To-do list:
(1) In the passage on Dizzy Gillespie, whose playing was he emulating when he debuted on records with Teddy Hill?
(2) Extend the passage on Dizzy Gillespie, picking up right after its final sentence.
──────── Selected extract ────────
Dizzy Gillespie: Is there a more resonant name in jazz or music or life? Think about it. He spearheaded a generation of musicians that demanded to be taken seriously as artists. No minstrel cavorting or bowing and scraping for them. They were the young Turks, warrior musicians who played faster, harder and smarter than anyone. He might have reserved his nickname for friends and presented himself to the public as John Birks Gillespie, yet he wore his moniker as proudly as Louis Armstrong did Satchmo, Edward Ellington did Duke, Harry Crosby did Bing or Charlie Parker (who, for that matter, saw no disrespect in Charlie) did Bird. “Nicknames,” Ralph Ellison reminds us, “are a change from a given to an achieved identity.” So it was always Dizzy or Diz, and always spoken respectfully.

But then everything about Dizzy countered the myths of modern jazz: that it was a cold and difficult music, an insider’s joke, an anti-dance craze for introverts and intellectuals. Born in 1917, the year the Original Dixieland Jazz Band first recorded, he was 10 when Armstrong made “Potato Head Blues” and not-yet-20 when he debuted on records with Teddy Hill, emulating Roy Eldridge. Two years later, he emerged as his own man (“Hot Mallets” with Lionel Hampton, “Pluckin’ the Bass” with Cab Calloway). By 1941, the late-night sessions at Minton’s found him on the verge of something genuinely new, stretching harmonic and rhythmic boundaries in a way that would lay the foundation for bebop, yet with an accessible virtuosity that invited broad-based admiration.
──────── Supplied material ────────
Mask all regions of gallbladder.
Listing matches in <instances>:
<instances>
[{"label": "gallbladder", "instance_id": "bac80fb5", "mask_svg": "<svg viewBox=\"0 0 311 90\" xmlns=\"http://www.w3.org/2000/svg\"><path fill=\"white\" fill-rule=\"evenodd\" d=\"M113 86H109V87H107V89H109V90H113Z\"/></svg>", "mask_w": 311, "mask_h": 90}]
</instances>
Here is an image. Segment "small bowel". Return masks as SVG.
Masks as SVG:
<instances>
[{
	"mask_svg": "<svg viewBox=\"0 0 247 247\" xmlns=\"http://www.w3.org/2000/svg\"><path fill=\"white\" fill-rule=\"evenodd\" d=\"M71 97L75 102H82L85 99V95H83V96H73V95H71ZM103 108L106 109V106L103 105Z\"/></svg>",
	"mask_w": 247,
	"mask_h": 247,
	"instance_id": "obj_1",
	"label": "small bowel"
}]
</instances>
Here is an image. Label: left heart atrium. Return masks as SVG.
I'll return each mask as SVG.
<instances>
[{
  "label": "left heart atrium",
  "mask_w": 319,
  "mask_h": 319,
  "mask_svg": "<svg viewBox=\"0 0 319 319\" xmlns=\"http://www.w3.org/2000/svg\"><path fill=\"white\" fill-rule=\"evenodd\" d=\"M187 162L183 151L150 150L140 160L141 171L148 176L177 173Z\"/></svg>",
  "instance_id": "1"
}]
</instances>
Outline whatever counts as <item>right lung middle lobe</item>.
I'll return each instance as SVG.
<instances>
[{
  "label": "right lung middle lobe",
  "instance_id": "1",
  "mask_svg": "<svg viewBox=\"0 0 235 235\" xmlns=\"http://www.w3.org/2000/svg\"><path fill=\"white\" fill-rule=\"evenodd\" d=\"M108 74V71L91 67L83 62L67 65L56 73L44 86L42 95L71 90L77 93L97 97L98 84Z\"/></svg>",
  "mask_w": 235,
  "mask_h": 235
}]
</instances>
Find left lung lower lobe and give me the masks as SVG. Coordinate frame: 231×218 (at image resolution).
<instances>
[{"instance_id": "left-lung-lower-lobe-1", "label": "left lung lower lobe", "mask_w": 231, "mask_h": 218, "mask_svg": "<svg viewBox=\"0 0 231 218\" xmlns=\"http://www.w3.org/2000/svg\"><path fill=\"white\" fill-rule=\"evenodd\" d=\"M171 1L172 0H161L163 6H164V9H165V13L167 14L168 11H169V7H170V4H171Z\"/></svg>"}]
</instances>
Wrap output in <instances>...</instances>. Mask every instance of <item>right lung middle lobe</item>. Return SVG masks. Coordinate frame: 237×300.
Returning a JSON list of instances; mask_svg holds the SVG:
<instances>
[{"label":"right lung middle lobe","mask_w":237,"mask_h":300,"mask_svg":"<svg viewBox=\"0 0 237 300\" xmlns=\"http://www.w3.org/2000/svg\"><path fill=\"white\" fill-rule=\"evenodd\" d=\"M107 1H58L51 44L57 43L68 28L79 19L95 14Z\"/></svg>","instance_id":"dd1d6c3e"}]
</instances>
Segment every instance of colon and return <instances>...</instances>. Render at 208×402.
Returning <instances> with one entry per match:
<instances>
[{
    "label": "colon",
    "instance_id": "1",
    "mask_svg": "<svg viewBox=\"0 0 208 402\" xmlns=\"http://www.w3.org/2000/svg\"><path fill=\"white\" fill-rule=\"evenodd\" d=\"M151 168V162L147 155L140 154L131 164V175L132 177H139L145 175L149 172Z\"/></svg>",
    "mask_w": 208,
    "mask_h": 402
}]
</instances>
────────
The results:
(1) Roy Eldridge

(2)
During his stay with Cab Calloway, Dizzy acquired the reputation of a cut-up, a status he happily cultivated. Dizzy is as Dizzy does: There was always a sly, wayward, boyishly disobedient side to him. He was a born stage wag, a hambone who danced, sang and joked. He wore his genius lightly. At his first session as a leader, he introduced the blindingly intricate “Bebop” and the disarmingly prankish “Salt Peanuts,” which, with its transitions and harmonic substitutions, proved no less daunting. Yet if the rest whizzed by in a blur, the spoken riff-“salt-PEA-nuts”-stayed in the mind of many who might otherwise have been intimidated.

And so it went. His big band broke new ground, redesigning the relationship between jazz and Cuban music, between chords and scales, between jazz and popular entertainment. He rendered his every innovation painless by his wit, daring, radiant skill and something more: the utter lack of pretentiousness. An artist who allows the world to address him as Dizzy (which is not a whole lot more flattering than Bugsy) must have confidence not only in himself but in his audience.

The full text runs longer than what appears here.